Available records »
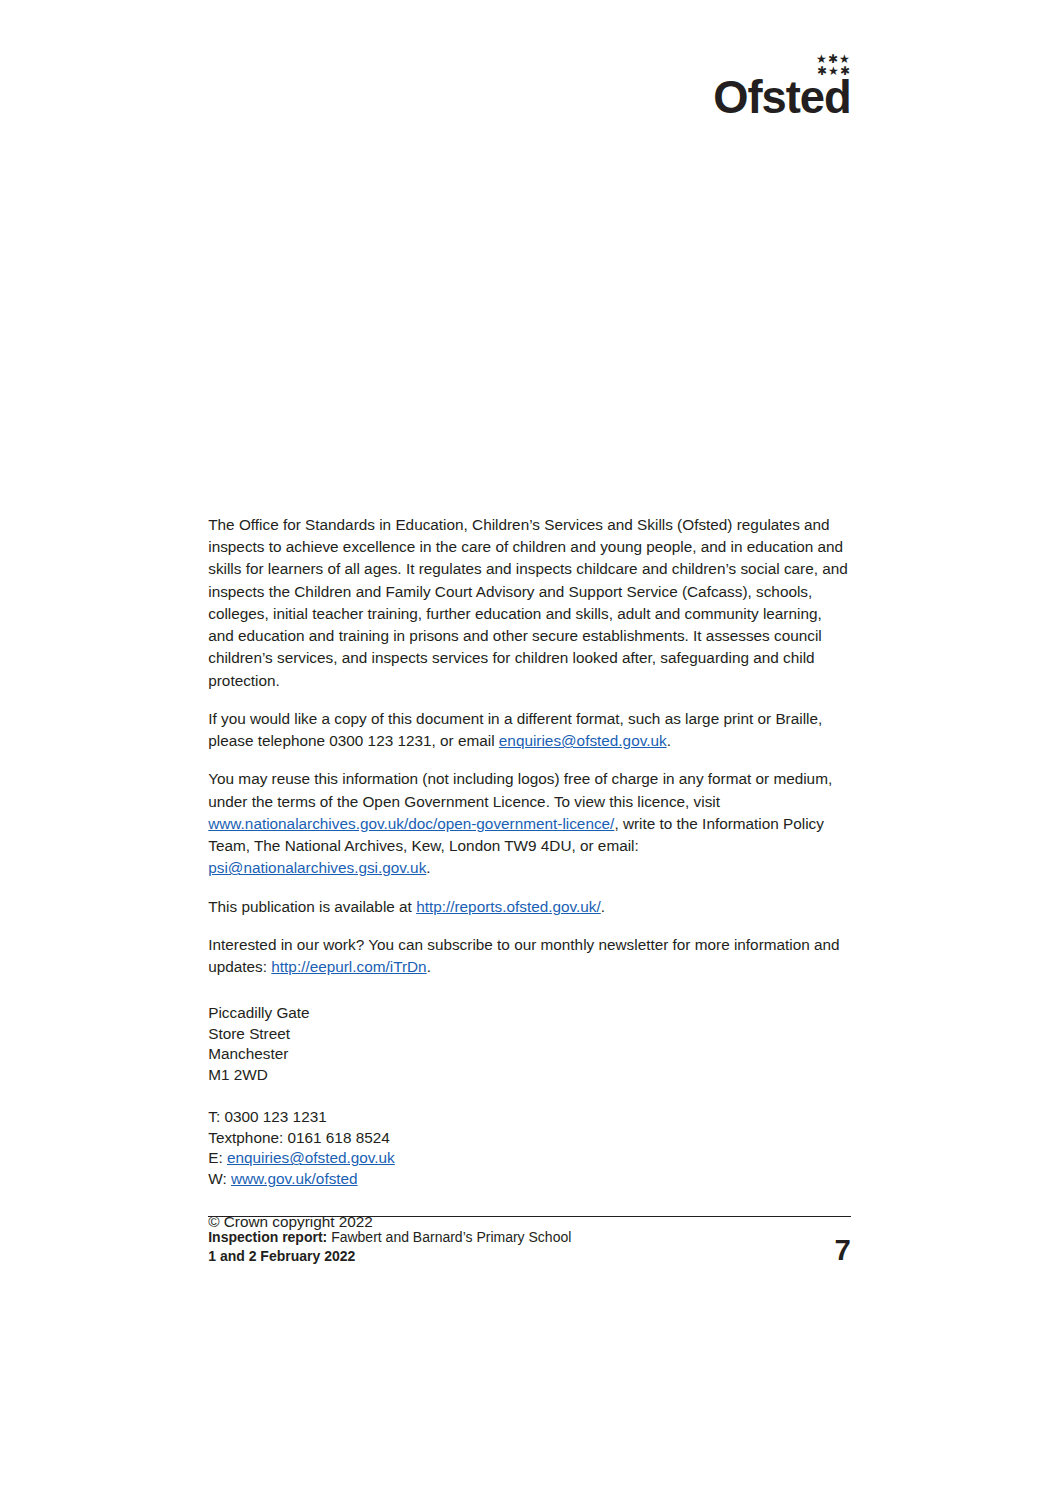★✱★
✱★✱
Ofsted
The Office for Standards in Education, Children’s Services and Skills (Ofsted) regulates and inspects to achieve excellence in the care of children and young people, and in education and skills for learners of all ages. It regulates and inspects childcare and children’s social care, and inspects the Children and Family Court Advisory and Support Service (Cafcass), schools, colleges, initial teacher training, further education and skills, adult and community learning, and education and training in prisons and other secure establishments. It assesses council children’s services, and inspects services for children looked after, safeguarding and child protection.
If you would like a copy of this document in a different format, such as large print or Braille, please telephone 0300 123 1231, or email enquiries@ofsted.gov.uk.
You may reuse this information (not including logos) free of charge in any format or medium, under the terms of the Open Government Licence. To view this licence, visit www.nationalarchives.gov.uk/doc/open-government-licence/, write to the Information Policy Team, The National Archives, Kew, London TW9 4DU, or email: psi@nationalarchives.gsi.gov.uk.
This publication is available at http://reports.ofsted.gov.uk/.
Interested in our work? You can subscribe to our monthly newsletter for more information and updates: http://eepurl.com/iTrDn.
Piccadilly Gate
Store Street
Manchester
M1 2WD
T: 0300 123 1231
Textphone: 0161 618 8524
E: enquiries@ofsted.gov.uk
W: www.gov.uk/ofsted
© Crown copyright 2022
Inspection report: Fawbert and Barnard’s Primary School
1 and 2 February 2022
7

Action item » Find the line that contains "Crown copyright 2022". Restate it and all lines after it exactly, ending with the final line of the data.

Answer space »
© Crown copyright 2022
Inspection report: Fawbert and Barnard’s Primary School
1 and 2 February 2022
7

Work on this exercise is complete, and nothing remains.